Exercise details —
Retype the entries, please, from their first line to the line containing "day against you", exactly and only those lines, minus the pictures.

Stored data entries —

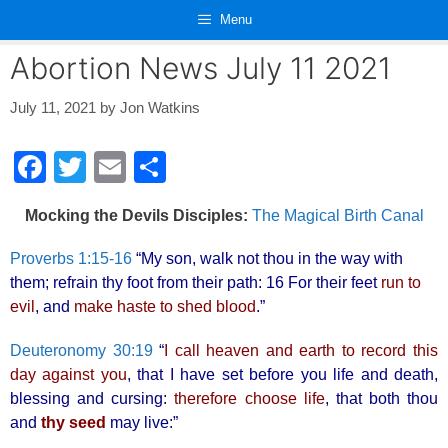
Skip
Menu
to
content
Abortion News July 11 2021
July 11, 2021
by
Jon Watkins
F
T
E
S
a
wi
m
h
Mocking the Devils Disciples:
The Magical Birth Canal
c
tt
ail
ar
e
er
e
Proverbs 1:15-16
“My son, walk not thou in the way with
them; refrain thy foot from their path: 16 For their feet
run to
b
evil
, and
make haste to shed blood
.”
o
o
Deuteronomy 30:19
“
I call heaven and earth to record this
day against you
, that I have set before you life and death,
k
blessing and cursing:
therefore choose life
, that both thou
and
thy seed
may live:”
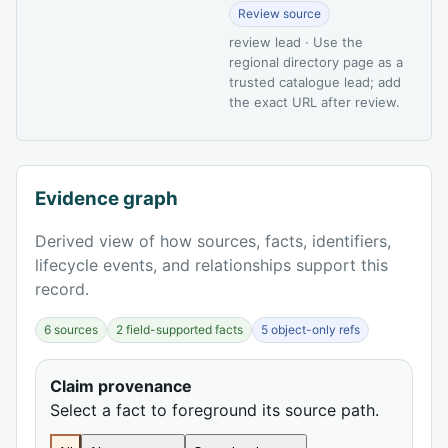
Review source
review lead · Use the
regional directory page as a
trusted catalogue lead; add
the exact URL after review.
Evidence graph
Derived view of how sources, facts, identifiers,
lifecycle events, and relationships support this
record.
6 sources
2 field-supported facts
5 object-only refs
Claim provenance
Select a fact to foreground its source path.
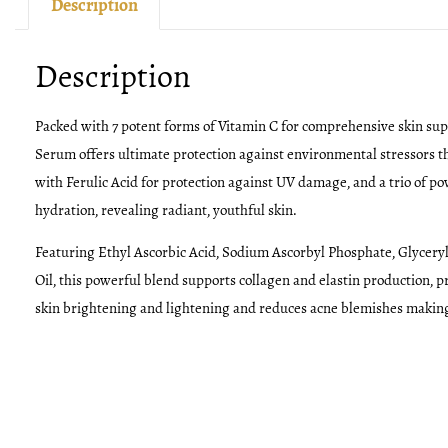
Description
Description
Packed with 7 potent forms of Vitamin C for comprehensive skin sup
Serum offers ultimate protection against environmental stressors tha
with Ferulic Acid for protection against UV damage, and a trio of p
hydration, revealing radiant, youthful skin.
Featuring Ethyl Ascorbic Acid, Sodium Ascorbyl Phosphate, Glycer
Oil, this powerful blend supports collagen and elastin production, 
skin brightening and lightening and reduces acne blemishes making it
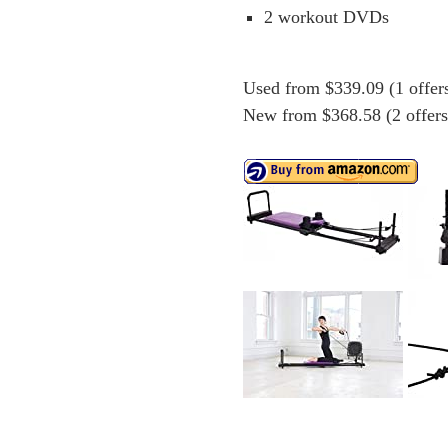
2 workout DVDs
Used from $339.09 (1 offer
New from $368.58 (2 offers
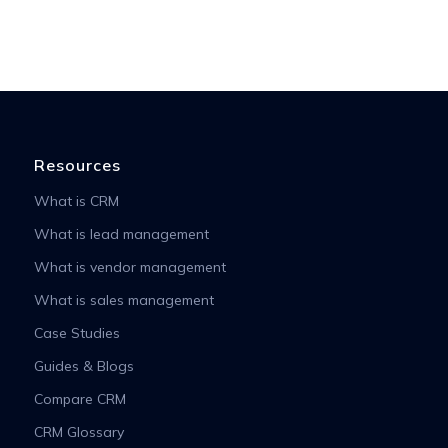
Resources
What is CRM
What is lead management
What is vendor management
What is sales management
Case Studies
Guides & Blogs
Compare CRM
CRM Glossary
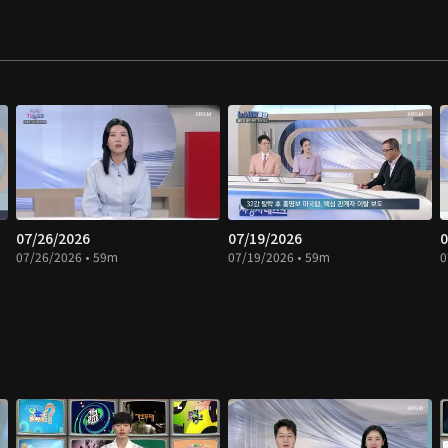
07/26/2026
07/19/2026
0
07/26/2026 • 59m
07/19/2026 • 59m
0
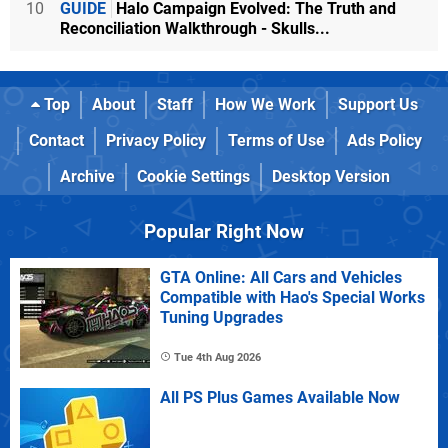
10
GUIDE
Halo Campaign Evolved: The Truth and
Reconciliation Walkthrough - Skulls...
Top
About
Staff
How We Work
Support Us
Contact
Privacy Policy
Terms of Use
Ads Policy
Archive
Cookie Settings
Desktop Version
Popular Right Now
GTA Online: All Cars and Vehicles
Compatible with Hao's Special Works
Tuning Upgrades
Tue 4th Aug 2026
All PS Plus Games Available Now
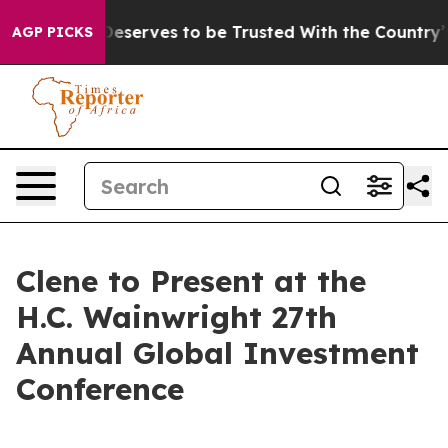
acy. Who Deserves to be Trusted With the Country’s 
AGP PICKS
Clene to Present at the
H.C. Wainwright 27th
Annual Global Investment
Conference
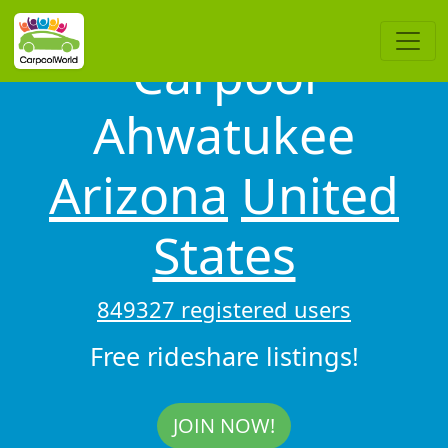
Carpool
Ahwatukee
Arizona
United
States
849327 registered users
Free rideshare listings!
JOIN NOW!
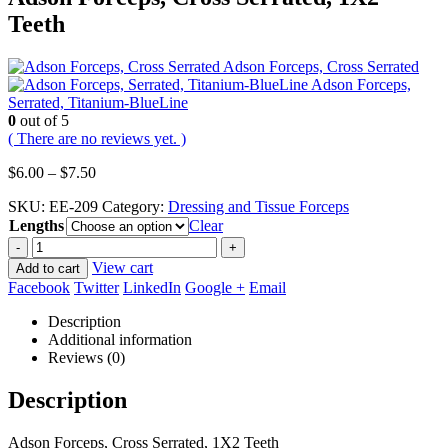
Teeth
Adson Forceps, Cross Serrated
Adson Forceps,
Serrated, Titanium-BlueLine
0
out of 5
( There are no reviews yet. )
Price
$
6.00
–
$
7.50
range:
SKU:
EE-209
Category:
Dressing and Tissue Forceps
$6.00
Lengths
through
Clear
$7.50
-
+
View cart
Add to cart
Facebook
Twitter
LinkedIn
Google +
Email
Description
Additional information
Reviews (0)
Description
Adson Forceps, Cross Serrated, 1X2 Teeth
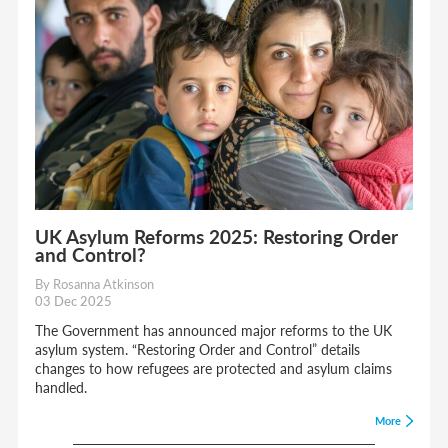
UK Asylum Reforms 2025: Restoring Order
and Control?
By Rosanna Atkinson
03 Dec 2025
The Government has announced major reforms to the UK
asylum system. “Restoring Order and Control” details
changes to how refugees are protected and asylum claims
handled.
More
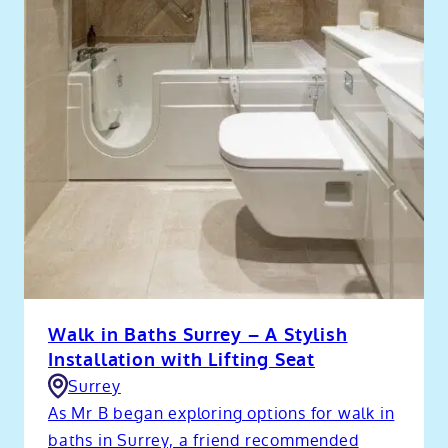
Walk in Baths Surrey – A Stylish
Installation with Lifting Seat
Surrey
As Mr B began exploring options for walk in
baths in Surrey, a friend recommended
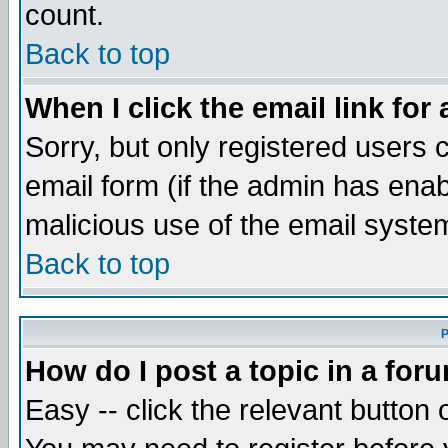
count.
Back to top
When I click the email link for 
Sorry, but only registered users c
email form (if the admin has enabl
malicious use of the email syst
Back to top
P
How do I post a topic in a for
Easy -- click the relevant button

Solution to this exercise —
Skip
Menu
to
content
Abortion News July 11 2021
July 11, 2021
by
Jon Watkins
F
T
E
S
a
wi
m
h
Mocking the Devils Disciples:
The Magical Birth Canal
c
tt
ail
ar
e
er
e
Proverbs 1:15-16
“My son, walk not thou in the way with
them; refrain thy foot from their path: 16 For their feet
run to
b
evil
, and
make haste to shed blood
.”
o
o
Deuteronomy 30:19
“
I call heaven and earth to record this
day against you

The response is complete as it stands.